Edit the text on the annulus and spherical ring puzzles: write out its wording between "Spherical ring, courtesy" and "are well posed.", inclusive, with "fascinating" changed to "striking".

# Text under study:
---------------

Consider two concentric circles with the property that a chord of the larger circle with length 20 is tangent to the inner circle. What is the area of the region between the circles?

Annulus

Consider a sphere with a circular hole drilled through its center, such that the height of the remaining ring (in the direction along the hole) is $h$. What is the volume of the ring?

Spherical ring, courtesy of Wikipedia.

The fascinating thing about these problems is that they seem to be under-determined: In the first case, it seems that you should need to know at least one of the circles' radii; in the second case it seems that you should need to know the radius of the sphere or the radius of the hole. It turns out that the answer is independent of these unknown quantities, however, so the questions are well posed.

Another cute fact about these problems is that, supposing them to be well posed, they admit very easy computations of their answers, since we can choose the unknown parameters to be whatever we want to facilitate the computation:

  • In the first case, choosing the radius of the inner circle to be zero, the chord is a diameter of the outer circle, and the desired area is just the area of the same circle, $\pi \times 10^2 = 100 \pi$.

---------------

# Given entries:
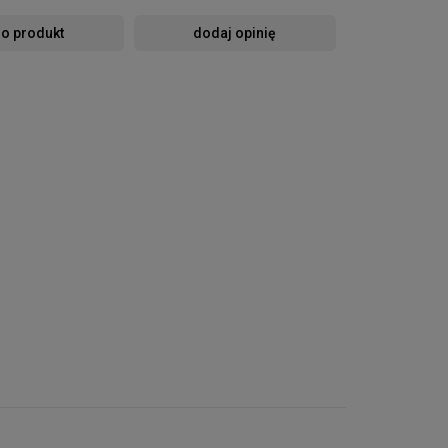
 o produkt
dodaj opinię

---------------

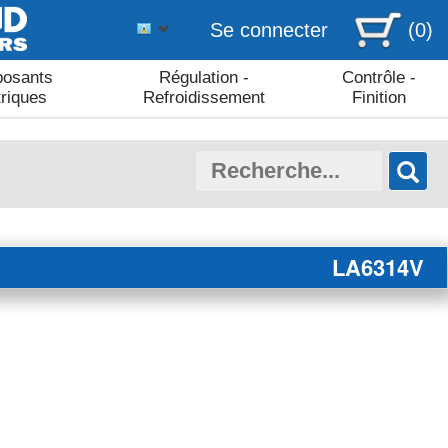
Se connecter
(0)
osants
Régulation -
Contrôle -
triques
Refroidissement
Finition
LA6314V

---------------

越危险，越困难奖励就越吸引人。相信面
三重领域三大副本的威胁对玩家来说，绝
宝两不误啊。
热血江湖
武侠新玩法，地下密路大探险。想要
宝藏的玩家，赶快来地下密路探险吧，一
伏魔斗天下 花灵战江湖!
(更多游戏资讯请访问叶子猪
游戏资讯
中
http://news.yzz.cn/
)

---------------

# Exercise answer:
Spherical ring, courtesy of Wikipedia.

The striking thing about these problems is that they seem to be under-determined: In the first case, it seems that you should need to know at least one of the circles' radii; in the second case it seems that you should need to know the radius of the sphere or the radius of the hole. It turns out that the answer is independent of these unknown quantities, however, so the questions are well posed.